In the M&A process, any responsible management will require a comprehensive assessment of the legal risks relating to the corporate status, assets, contracts, securities, intellectual property, and so on, of the target company.

The ideal structure for the transaction, whether pre-deal or post-deal, may depend not only on financial and tax considerations but also on legal issues. Plus, implementing the ideal transaction structure often entails complex corporate legal documentation.
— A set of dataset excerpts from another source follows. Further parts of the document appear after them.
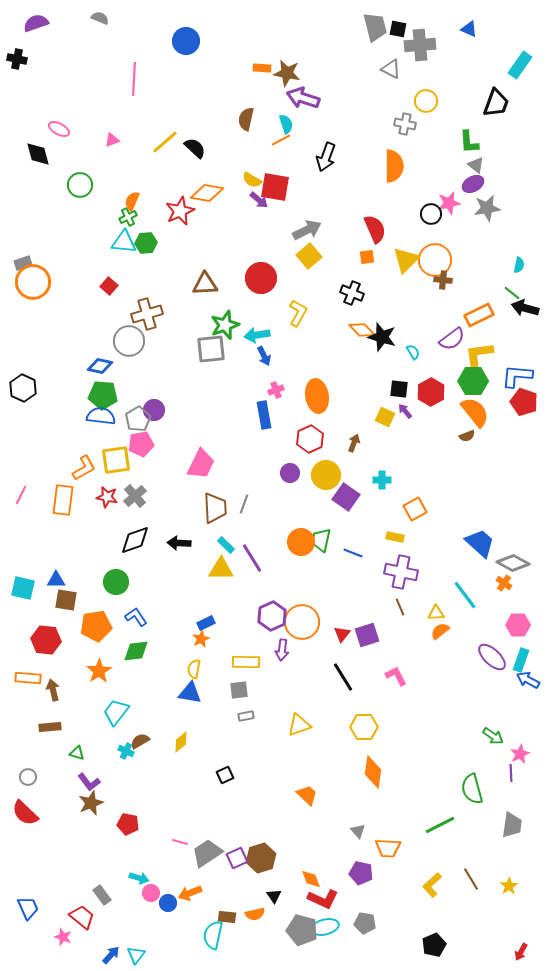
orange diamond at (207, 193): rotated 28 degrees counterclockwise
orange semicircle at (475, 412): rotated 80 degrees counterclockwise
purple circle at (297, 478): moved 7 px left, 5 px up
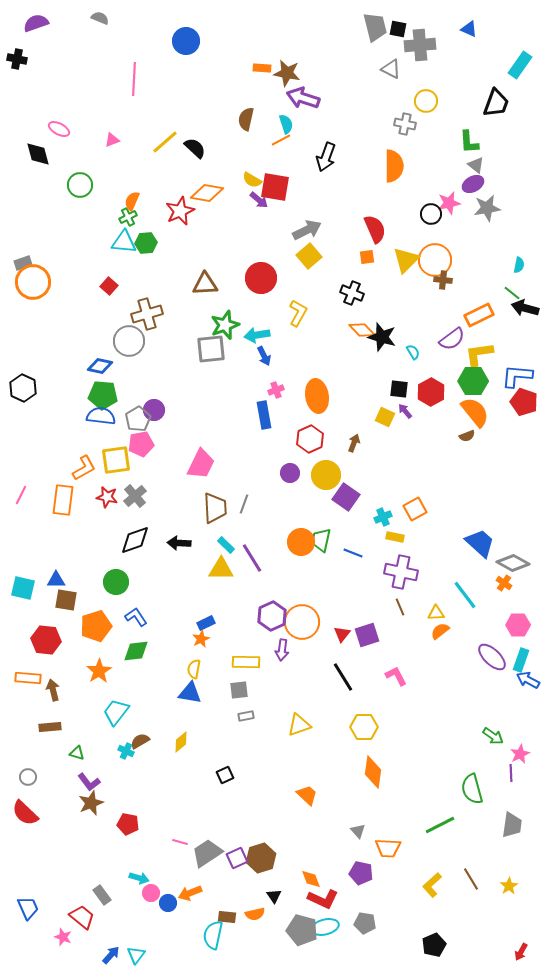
cyan cross at (382, 480): moved 1 px right, 37 px down; rotated 24 degrees counterclockwise
orange pentagon at (96, 626): rotated 8 degrees counterclockwise
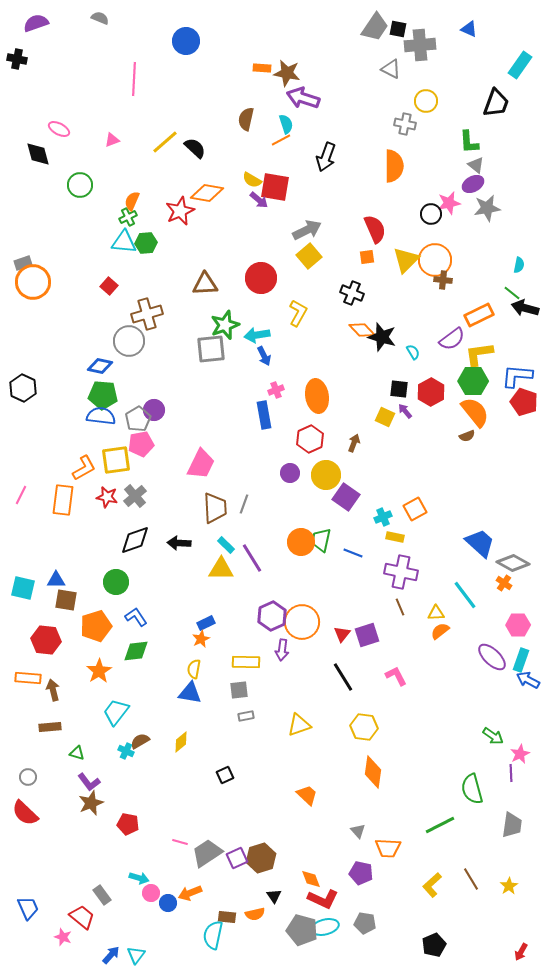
gray trapezoid at (375, 27): rotated 48 degrees clockwise
yellow hexagon at (364, 727): rotated 8 degrees clockwise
Negotiations often call for the services of a legal expert, as many legal pitfalls already need circumventing at the negotiating table. The transaction contracts and related documents can only be drafted with special attention from a business-minded lawyer.

If this is your situation

  • You’re contemplating an M&A transaction such as selling or acquiring a Belgian company or business (division), entering into a joint venture, acquiring a minority/majority interest or forming a strategic alliance.
  • You’re considering restructuring your internal group organisation or business model and also want to streamline it legally.
  • You want to assess the material legal risks involved in an M&A transaction or internal restructuring.
  • You need legal expertise at the negotiating table and in drafting the transactional or restructuring documentation, which has to be aligned with the relevant financial and tax considerations.

How PwC can help you

  • We can assist you in the contractual domain over the full transaction cycle, from negotiation to drafting, for the memorandum of understanding, the confidentiality and exclusivity agreements, the share purchase agreement, the representations and warranties, etc.
  • We can do a full legal due diligence giving an assessment of the main risks and providing solutions that may reduce risk.
  • We can reduce your M&A admin burden by setting up and managing a legal data room.
  • We can advise you on the legal aspects of the deal structure and handle its legal implementation, including carve-outs, mergers and divisions, cash-extraction mechanisms (e.g. equity strip), and setting up intra-group agreements.
  • We can assist and organise the deal closing and advise post-deal (e.g. on claims for breach of the reps and warranties or price adjustment mechanisms; action to minimise or abate the tax, legal, labour or other risks detected during the due diligence).
  • We can help you prepare all board room and shareholder decisions for post-acquisition restructuring.